[Opening DATA TO PROCESS section]

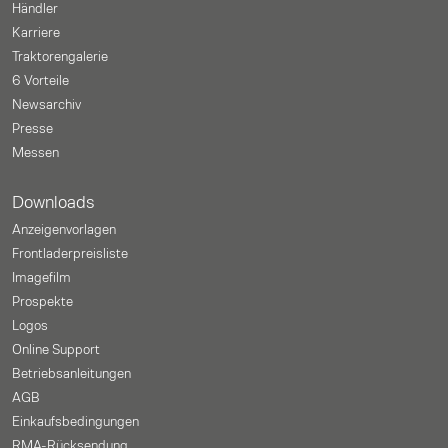
Händler
Karriere
Traktorengalerie
6 Vorteile
Newsarchiv
Presse
Messen
Downloads
Anzeigenvorlagen
Frontladerpreisliste
Imagefilm
Prospekte
Logos
Online Support
Betriebsanleitungen
AGB
Einkaufsbedingungen
RMA-Rücksendung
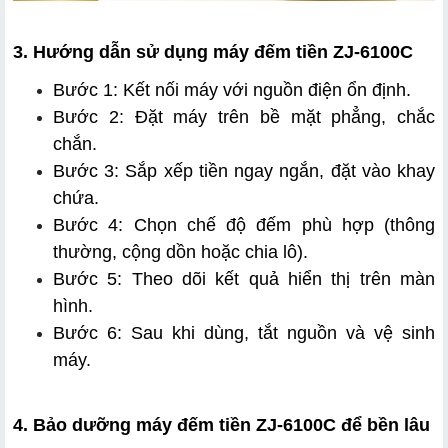
3. Hướng dẫn sử dụng máy đếm tiền ZJ-6100C
Bước 1: Kết nối máy với nguồn điện ổn định.
Bước 2: Đặt máy trên bề mặt phẳng, chắc 
chắn.
Bước 3: Sắp xếp tiền ngay ngắn, đặt vào khay 
chứa.
Bước 4: Chọn chế độ đếm phù hợp (thông 
thường, cộng dồn hoặc chia lô).
Bước 5: Theo dõi kết quả hiển thị trên màn 
hình.
Bước 6: Sau khi dùng, tắt nguồn và vệ sinh 
máy.
4. Bảo dưỡng máy đếm tiền ZJ-6100C để bền lâu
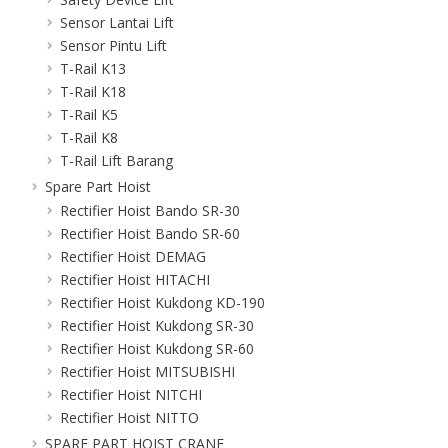
Sensor Lantai Lift
Sensor Pintu Lift
T-Rail K13
T-Rail K18
T-Rail K5
T-Rail K8
T-Rail Lift Barang
Spare Part Hoist
Rectifier Hoist Bando SR-30
Rectifier Hoist Bando SR-60
Rectifier Hoist DEMAG
Rectifier Hoist HITACHI
Rectifier Hoist Kukdong KD-190
Rectifier Hoist Kukdong SR-30
Rectifier Hoist Kukdong SR-60
Rectifier Hoist MITSUBISHI
Rectifier Hoist NITCHI
Rectifier Hoist NITTO
SPARE PART HOIST CRANE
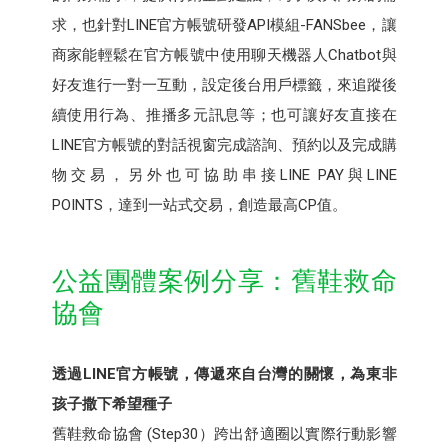
求，也針對LINE官方帳號研發API模組-FANSbee，讓
商家能輕鬆在官方帳號中使用聊天機器人Chatbot與
好友進行一對一互動，設定後台用戶標籤，來追蹤後
續使用行為、推播多元訊息等；也可讓好友直接在
LINE官方帳號的對話視窗完成諮詢、預約以及完成購
物交易，另外也可協助串接LINE PAY與LINE
POINTS，達到一站式交易，創造最高CP值。
公益團體案例分享：舊鞋救命
協會
透過LINE官方帳號，傳遞來自台灣的關懷，為東非
孩子撒下希望種子
舊鞋救命協會 (Step30）跨出舒適圈以實際行動影響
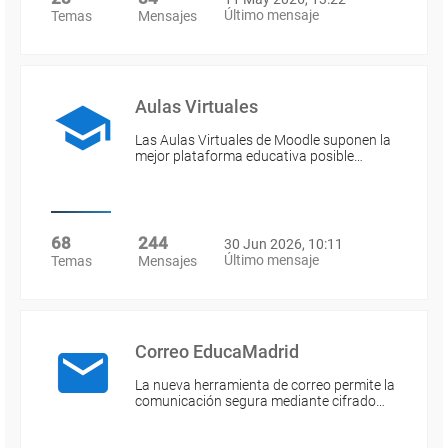
Último mensaje
Temas
Mensajes
Aulas Virtuales
Las Aulas Virtuales de Moodle suponen la
mejor plataforma educativa posible…
68
244
30 Jun 2026, 10:11
Último mensaje
Temas
Mensajes
Correo EducaMadrid
La nueva herramienta de correo permite la
comunicación segura mediante cifrado…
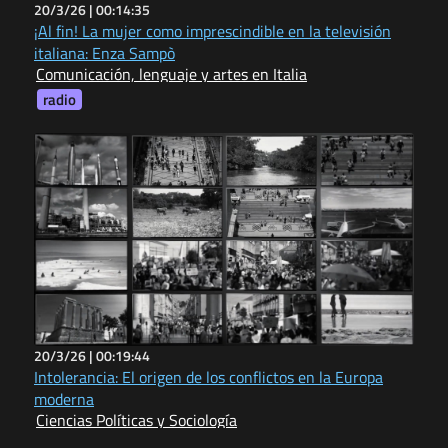
20/3/26 |
00:14:35
¡Al fin! La mujer como imprescindible en la televisión
italiana: Enza Sampò
Comunicación, lenguaje y artes en Italia
radio
20/3/26 |
00:19:44
Intolerancia: El origen de los conflictos en la Europa
moderna
Ciencias Políticas y Sociología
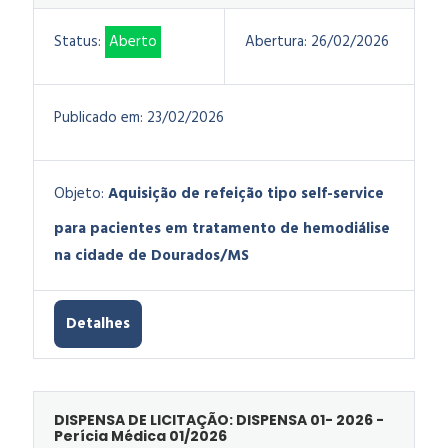
Status:
Aberto
Abertura:
26/02/2026
Publicado em:
23/02/2026
Objeto:
Aquisição de refeição tipo self-service
para pacientes em tratamento de hemodiálise
na cidade de Dourados/MS
Detalhes
DISPENSA DE LICITAÇÃO: DISPENSA 01- 2026 -
Perícia Médica 01/2026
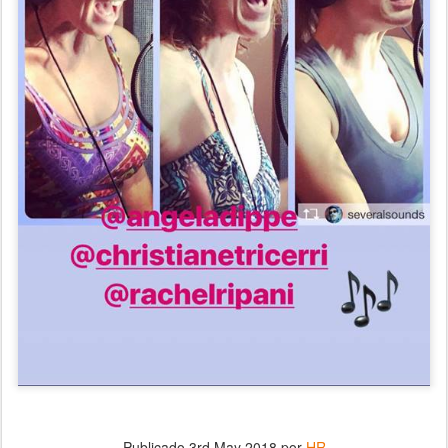
Publicado
3rd May 2018
por
HR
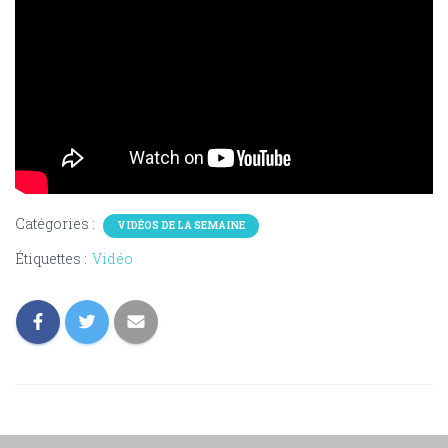
Catégories :
VIDÉOS DE LA SEMAINE
Étiquettes :
Vidéo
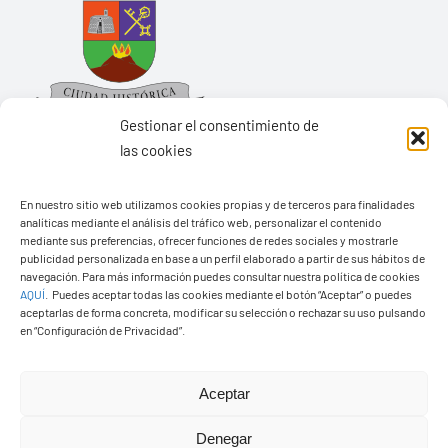
Gestionar el consentimiento de
las cookies
Ayuntamiento de Yaiza
En nuestro sitio web utilizamos cookies propias y de terceros para finalidades
analíticas mediante el análisis del tráfico web, personalizar el contenido
Pza. de Los Remedios, 1
mediante sus preferencias, ofrecer funciones de redes sociales y mostrarle
publicidad personalizada en base a un perfil elaborado a partir de sus hábitos de
35570 – Yaiza
navegación. Para más información puedes consultar nuestra política de cookies
Tel:
928 83 62 20
AQUÍ
.
Puedes aceptar todas las cookies mediante el botón “Aceptar” o puedes
aceptarlas de forma concreta, modificar su selección o rechazar su uso pulsando
en “Configuración de Privacidad”.
Toggle
Navigation
Aceptar
© Copyright2026 Ayuntamiento de Yaiza - Todos los
Transparencia
Denegar
derechos reservads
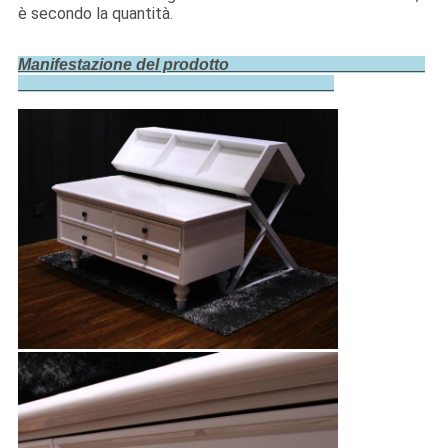
è secondo la quantità.
Manifestazione del prodotto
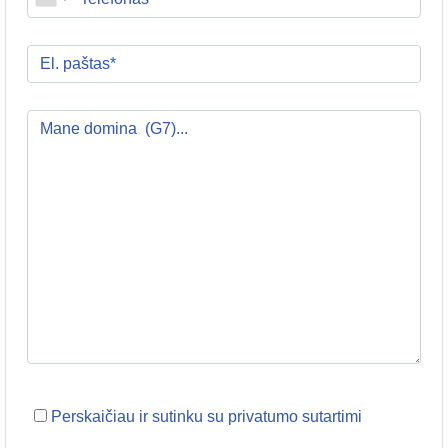
Perskaičiau ir sutinku su privatumo sutartimi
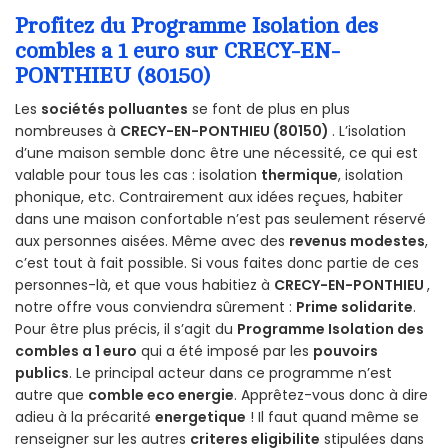
Profitez du Programme Isolation des
combles a 1 euro sur CRECY-EN-
PONTHIEU (80150)
Les
sociétés polluantes
se font de plus en plus
nombreuses à
CRECY-EN-PONTHIEU (80150)
. L’isolation
d’une maison semble donc être une nécessité, ce qui est
valable pour tous les cas : isolation
thermique
, isolation
phonique, etc. Contrairement aux idées reçues, habiter
dans une maison confortable n’est pas seulement réservé
aux personnes aisées. Même avec des
revenus modestes
,
c’est tout à fait possible. Si vous faites donc partie de ces
personnes-là, et que vous habitiez à
CRECY-EN-PONTHIEU
,
notre offre vous conviendra sûrement :
Prime solidarite
.
Pour être plus précis, il s’agit du
Programme Isolation des
combles a 1 euro
qui a été imposé par les
pouvoirs
publics
. Le principal acteur dans ce programme n’est
autre que
comble eco energie
. Apprêtez-vous donc à dire
adieu à la précarité
energetique
! Il faut quand même se
renseigner sur les autres
criteres eligibilite
stipulées dans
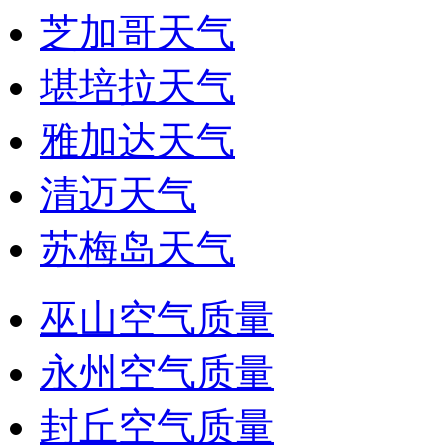
芝加哥天气
堪培拉天气
雅加达天气
清迈天气
苏梅岛天气
巫山空气质量
永州空气质量
封丘空气质量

[Closing DATA TO PROCESS section]

WHAT YOU ARE ASKED TO DO: Write the listing above out again word for word, excluding all images.

RESPONSE TO THIS TASK:
Händler
Karriere
Traktorengalerie
6 Vorteile
Newsarchiv
Presse
Messen
Downloads
Anzeigenvorlagen
Frontladerpreisliste
Imagefilm
Prospekte
Logos
Online Support
Betriebsanleitungen
AGB
Einkaufsbedingungen
RMA-Rücksendung
3. Hướng dẫn sử dụng máy đếm tiền ZJ-6100C
Bước 1: Kết nối máy với nguồn điện ổn định.
Bước 2: Đặt máy trên bề mặt phẳng, chắc 
chắn.
Bước 3: Sắp xếp tiền ngay ngắn, đặt vào khay 
chứa.
Bước 4: Chọn chế độ đếm phù hợp (thông 
thường, cộng dồn hoặc chia lô).
Bước 5: Theo dõi kết quả hiển thị trên màn 
hình.
Bước 6: Sau khi dùng, tắt nguồn và vệ sinh 
máy.
4. Bảo dưỡng máy đếm tiền ZJ-6100C để bền lâu
Sensor Lantai Lift
Sensor Pintu Lift
T-Rail K13
T-Rail K18
T-Rail K5
T-Rail K8
T-Rail Lift Barang
Spare Part Hoist
Rectifier Hoist Bando SR-30
Rectifier Hoist Bando SR-60
Rectifier Hoist DEMAG
Rectifier Hoist HITACHI
Rectifier Hoist Kukdong KD-190
Rectifier Hoist Kukdong SR-30
Rectifier Hoist Kukdong SR-60
Rectifier Hoist MITSUBISHI
Rectifier Hoist NITCHI
Rectifier Hoist NITTO
SPARE PART HOIST CRANE
求，也針對LINE官方帳號研發API模組-FANSbee，讓
商家能輕鬆在官方帳號中使用聊天機器人Chatbot與
好友進行一對一互動，設定後台用戶標籤，來追蹤後
續使用行為、推播多元訊息等；也可讓好友直接在
LINE官方帳號的對話視窗完成諮詢、預約以及完成購
物交易，另外也可協助串接LINE PAY與LINE
POINTS，達到一站式交易，創造最高CP值。
公益團體案例分享：舊鞋救命
協會
透過LINE官方帳號，傳遞來自台灣的關懷，為東非
孩子撒下希望種子
舊鞋救命協會 (Step30）跨出舒適圈以實際行動影響
Último mensaje
Temas
Mensajes
Aulas Virtuales
Las Aulas Virtuales de Moodle suponen la
mejor plataforma educativa posible…
68
244
30 Jun 2026, 10:11
Último mensaje
Temas
Mensajes
Correo EducaMadrid
La nueva herramienta de correo permite la
comunicación segura mediante cifrado…
20/3/26 |
00:14:35
¡Al fin! La mujer como imprescindible en la televisión
italiana: Enza Sampò
Comunicación, lenguaje y artes en Italia
radio
20/3/26 |
00:19:44
Intolerancia: El origen de los conflictos en la Europa
moderna
Ciencias Políticas y Sociología
Status:
Aberto
Abertura:
26/02/2026
Publicado em:
23/02/2026
Objeto:
Aquisição de refeição tipo self-service
para pacientes em tratamento de hemodiálise
na cidade de Dourados/MS
Detalhes
DISPENSA DE LICITAÇÃO: DISPENSA 01- 2026 -
Perícia Médica 01/2026
Publicado
3rd May 2018
por
HR
Catégories :
VIDÉOS DE LA SEMAINE
Étiquettes :
Vidéo
Gestionar el consentimiento de
las cookies
Ayuntamiento de Yaiza
En nuestro sitio web utilizamos cookies propias y de terceros para finalidades
analíticas mediante el análisis del tráfico web, personalizar el contenido
Pza. de Los Remedios, 1
mediante sus preferencias, ofrecer funciones de redes sociales y mostrarle
publicidad personalizada en base a un perfil elaborado a partir de sus hábitos de
35570 – Yaiza
navegación. Para más información puedes consultar nuestra política de cookies
Tel:
928 83 62 20
AQUÍ
.
Puedes aceptar todas las cookies mediante el botón “Aceptar” o puedes
aceptarlas de forma concreta, modificar su selección o rechazar su uso pulsando
en “Configuración de Privacidad”.
Toggle
Navigation
Aceptar
© Copyright2026 Ayuntamiento de Yaiza - Todos los
Transparencia
Denegar
derechos reservads
è secondo la quantità.
Manifestazione del prodotto
Perskaičiau ir sutinku su privatumo sutartimi
Profitez du Programme Isolation des
combles a 1 euro sur CRECY-EN-
PONTHIEU (80150)
Les
sociétés polluantes
se font de plus en plus
nombreuses à
CRECY-EN-PONTHIEU (80150)
. L’isolation
d’une maison semble donc être une nécessité, ce qui est
valable pour tous les cas : isolation
thermique
, isolation
phonique, etc. Contrairement aux idées reçues, habiter
dans une maison confortable n’est pas seulement réservé
aux personnes aisées. Même avec des
revenus modestes
,
c’est tout à fait possible. Si vous faites donc partie de ces
personnes-là, et que vous habitiez à
CRECY-EN-PONTHIEU
,
notre offre vous conviendra sûrement :
Prime solidarite
.
Pour être plus précis, il s’agit du
Programme Isolation des
combles a 1 euro
qui a été imposé par les
pouvoirs
publics
. Le principal acteur dans ce programme n’est
autre que
comble eco energie
. Apprêtez-vous donc à dire
adieu à la précarité
energetique
! Il faut quand même se
renseigner sur les autres
criteres eligibilite
stipulées dans
芝加哥天气
堪培拉天气
雅加达天气
清迈天气
苏梅岛天气
巫山空气质量
永州空气质量
封丘空气质量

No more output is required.